Abstract:
Two dilute magnetic semiconductors (DMS) based on III-V and II-VI materials differ in many respects. The isovalent substitution of Mn in II-VI materials makes the alloying easy, Mn impurity bears magnetic moments and is electrically neutral. Without extra doping, (II,Mn)VI materials remain intrinsic semiconductors with antiferromagnetic exchange interactions between the local moments. In III-V semiconductors, on the other hand, Mn impurities act as acceptors and produce holes mediating ferromagnetic exchange coupling.
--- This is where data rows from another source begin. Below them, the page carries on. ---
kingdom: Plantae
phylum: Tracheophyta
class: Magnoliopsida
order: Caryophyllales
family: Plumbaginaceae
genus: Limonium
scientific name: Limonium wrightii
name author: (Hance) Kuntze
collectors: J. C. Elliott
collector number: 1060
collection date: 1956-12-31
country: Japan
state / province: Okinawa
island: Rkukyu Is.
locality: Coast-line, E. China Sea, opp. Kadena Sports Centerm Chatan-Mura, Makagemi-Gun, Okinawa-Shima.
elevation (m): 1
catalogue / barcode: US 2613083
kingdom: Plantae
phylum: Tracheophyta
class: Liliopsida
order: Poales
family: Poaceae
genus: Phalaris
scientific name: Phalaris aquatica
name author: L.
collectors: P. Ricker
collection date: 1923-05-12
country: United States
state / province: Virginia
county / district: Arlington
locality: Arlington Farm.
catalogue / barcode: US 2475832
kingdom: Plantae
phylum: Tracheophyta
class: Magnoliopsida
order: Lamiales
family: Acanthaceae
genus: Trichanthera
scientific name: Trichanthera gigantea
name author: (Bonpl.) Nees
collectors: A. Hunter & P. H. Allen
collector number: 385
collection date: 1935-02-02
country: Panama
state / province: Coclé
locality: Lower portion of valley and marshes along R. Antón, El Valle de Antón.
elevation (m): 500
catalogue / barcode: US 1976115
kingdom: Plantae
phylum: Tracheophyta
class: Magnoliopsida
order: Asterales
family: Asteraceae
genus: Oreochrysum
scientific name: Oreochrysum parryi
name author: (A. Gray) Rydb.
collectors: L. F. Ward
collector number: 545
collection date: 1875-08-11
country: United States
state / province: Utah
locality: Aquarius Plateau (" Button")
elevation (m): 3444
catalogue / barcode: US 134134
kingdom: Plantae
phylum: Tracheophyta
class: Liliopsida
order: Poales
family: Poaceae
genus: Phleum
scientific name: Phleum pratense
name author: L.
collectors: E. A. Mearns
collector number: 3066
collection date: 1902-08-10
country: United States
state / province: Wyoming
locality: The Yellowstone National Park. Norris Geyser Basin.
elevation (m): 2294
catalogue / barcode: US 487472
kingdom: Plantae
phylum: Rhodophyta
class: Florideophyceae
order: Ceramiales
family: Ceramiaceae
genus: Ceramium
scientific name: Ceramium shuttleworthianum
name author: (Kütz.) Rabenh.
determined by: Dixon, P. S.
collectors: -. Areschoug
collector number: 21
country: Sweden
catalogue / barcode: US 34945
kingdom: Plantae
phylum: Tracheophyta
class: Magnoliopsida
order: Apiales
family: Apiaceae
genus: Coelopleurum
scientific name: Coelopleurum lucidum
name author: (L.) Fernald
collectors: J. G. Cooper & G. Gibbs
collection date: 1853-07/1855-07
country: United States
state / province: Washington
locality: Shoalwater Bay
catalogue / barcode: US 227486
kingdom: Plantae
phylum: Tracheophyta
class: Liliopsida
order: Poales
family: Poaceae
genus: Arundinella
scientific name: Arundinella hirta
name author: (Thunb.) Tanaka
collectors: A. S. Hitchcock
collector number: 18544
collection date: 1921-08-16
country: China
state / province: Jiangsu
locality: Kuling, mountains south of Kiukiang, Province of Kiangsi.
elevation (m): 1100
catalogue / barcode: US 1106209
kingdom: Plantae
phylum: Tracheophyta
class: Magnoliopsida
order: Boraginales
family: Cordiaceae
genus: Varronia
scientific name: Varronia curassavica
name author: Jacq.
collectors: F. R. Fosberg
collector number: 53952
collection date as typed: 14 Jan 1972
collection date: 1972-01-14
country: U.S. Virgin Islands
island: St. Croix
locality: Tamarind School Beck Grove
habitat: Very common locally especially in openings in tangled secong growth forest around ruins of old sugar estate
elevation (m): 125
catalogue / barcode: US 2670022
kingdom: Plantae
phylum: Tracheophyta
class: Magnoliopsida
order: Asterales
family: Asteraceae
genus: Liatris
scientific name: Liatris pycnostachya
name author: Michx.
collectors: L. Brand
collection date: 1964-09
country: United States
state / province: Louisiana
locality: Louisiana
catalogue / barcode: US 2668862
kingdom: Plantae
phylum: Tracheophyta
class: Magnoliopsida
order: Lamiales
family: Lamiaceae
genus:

The third group of DMS based on I-II-V semiconductors seems promising: it combines isovalent Mn(Zn) substitution and variable carrier density controlled by Li non-stoichiometry. We present a detailed comparison of the representative materials (Ga,Mn)As, (Zn,Mn)Se, and Li(Zn,Mn)As, based on density functional calculations. We find that at a given concentration x of magnetic ions and density of carriers, the materials are very similar. This reflect their similar band structures. In all cases, we observe a transition from antiferromagnetic to ferromagnetic interaction if the concentration of carriers (either holes or electrons) divided by x exceeds some critical value. We explain the origin the unexpected ferromagnetic state of the n-type materials and show that it could be realized in Li(Zn,Mn)As.

In collaboration with: J. Kudrnovsky, F. Maca, and T. Jungwirth.